(Stored records)
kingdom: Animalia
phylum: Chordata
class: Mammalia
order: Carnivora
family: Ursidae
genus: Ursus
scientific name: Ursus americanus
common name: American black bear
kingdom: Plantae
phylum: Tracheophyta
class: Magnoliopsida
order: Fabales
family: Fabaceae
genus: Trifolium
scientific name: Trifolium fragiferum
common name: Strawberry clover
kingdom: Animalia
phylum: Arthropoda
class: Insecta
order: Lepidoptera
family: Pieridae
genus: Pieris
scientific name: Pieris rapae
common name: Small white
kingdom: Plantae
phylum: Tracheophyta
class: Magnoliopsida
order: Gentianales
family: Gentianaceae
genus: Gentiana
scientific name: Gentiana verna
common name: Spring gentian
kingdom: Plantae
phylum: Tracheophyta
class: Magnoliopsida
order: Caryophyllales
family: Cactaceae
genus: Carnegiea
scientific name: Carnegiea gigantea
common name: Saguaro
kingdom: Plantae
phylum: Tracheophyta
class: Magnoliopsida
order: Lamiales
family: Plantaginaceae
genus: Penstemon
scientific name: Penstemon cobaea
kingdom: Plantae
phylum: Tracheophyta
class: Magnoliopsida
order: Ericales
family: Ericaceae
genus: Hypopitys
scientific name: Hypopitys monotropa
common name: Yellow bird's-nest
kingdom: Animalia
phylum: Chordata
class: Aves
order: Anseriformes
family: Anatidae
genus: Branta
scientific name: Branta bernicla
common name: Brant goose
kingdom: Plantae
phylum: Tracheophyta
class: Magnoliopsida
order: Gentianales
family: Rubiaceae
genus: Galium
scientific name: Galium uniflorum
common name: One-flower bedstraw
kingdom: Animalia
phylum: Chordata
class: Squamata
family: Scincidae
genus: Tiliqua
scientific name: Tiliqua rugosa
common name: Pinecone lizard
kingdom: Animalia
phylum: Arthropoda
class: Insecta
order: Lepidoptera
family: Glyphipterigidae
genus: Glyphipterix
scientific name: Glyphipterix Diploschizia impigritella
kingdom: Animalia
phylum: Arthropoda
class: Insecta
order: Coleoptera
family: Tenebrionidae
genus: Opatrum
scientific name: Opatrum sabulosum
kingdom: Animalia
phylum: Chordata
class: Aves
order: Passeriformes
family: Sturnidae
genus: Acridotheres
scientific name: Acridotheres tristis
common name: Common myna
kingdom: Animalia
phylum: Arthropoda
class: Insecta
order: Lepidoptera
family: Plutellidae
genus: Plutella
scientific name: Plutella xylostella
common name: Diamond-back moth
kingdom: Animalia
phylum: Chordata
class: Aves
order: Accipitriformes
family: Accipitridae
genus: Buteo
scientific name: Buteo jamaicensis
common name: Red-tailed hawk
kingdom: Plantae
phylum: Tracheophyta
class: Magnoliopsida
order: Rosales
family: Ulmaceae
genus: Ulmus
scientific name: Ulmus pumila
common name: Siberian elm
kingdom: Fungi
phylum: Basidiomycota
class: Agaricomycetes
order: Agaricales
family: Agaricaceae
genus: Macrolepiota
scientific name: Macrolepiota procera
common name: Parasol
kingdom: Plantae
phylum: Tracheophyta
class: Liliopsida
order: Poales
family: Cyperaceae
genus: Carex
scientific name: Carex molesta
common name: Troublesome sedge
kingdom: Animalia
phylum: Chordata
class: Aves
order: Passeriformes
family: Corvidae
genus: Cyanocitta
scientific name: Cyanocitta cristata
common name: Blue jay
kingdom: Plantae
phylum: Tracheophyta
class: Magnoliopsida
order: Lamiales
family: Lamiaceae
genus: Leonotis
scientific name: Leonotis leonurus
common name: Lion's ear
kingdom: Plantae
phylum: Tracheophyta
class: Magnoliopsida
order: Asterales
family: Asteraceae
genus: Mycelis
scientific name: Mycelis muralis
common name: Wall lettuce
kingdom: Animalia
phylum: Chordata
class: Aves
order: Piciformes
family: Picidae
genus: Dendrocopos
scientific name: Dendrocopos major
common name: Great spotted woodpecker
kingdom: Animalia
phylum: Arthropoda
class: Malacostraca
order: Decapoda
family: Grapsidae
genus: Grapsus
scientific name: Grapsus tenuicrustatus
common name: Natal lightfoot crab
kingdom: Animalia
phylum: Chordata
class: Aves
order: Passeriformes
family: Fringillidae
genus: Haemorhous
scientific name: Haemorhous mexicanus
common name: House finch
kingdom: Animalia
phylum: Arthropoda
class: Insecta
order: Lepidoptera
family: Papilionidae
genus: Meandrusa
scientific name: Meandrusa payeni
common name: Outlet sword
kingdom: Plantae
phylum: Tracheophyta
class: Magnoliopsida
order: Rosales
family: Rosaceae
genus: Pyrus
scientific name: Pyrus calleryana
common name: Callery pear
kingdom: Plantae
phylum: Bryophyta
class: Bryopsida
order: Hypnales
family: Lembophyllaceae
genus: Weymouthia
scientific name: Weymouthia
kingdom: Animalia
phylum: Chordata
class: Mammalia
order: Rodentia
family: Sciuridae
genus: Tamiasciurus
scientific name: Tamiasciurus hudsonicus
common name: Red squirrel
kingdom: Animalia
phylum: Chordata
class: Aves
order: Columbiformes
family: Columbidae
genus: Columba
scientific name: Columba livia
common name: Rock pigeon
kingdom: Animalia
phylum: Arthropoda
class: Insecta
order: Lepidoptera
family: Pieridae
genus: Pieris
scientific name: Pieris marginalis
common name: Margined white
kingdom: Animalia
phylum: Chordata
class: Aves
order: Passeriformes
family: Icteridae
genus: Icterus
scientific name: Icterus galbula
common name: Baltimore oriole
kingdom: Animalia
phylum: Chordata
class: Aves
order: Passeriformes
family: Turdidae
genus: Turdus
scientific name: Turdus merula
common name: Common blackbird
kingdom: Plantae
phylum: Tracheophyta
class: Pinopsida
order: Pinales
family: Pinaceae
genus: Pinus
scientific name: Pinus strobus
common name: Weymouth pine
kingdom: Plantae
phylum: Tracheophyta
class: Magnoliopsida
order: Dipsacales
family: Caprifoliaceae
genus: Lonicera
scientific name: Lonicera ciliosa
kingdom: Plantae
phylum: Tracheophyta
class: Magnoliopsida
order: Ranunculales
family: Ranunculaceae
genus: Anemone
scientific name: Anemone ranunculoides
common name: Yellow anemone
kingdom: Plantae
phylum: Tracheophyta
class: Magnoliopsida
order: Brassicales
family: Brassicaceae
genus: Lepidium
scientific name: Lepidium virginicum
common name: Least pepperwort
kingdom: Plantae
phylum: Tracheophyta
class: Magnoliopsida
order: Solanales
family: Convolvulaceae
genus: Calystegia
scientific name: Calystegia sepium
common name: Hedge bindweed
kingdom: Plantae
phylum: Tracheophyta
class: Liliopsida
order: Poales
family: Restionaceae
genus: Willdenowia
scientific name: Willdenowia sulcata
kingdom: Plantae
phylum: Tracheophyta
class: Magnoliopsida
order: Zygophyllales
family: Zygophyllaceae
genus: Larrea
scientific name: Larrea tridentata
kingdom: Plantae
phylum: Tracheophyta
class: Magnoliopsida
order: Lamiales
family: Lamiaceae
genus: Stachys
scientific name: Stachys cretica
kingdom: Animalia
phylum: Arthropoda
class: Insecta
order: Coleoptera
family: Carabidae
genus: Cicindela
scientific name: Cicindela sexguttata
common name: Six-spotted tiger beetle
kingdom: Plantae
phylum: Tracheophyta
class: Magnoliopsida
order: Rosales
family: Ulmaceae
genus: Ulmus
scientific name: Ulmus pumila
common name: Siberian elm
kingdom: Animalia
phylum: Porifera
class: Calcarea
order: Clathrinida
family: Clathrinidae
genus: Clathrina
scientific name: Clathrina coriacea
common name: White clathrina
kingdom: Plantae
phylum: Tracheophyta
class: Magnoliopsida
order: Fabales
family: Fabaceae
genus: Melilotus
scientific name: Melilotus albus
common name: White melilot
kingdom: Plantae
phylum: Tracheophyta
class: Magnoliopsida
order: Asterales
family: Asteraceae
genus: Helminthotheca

What you should do: Update the part of the entries that opens with the line containing "class: Calcarea" and closes with the line containing "common name: White melilot" by replacing "common name" with "vernacular name" and leaving everything else unchanged. Return only those lines.

Response for this exercise:
class: Calcarea
order: Clathrinida
family: Clathrinidae
genus: Clathrina
scientific name: Clathrina coriacea
vernacular name: White clathrina
kingdom: Plantae
phylum: Tracheophyta
class: Magnoliopsida
order: Fabales
family: Fabaceae
genus: Melilotus
scientific name: Melilotus albus
vernacular name: White melilot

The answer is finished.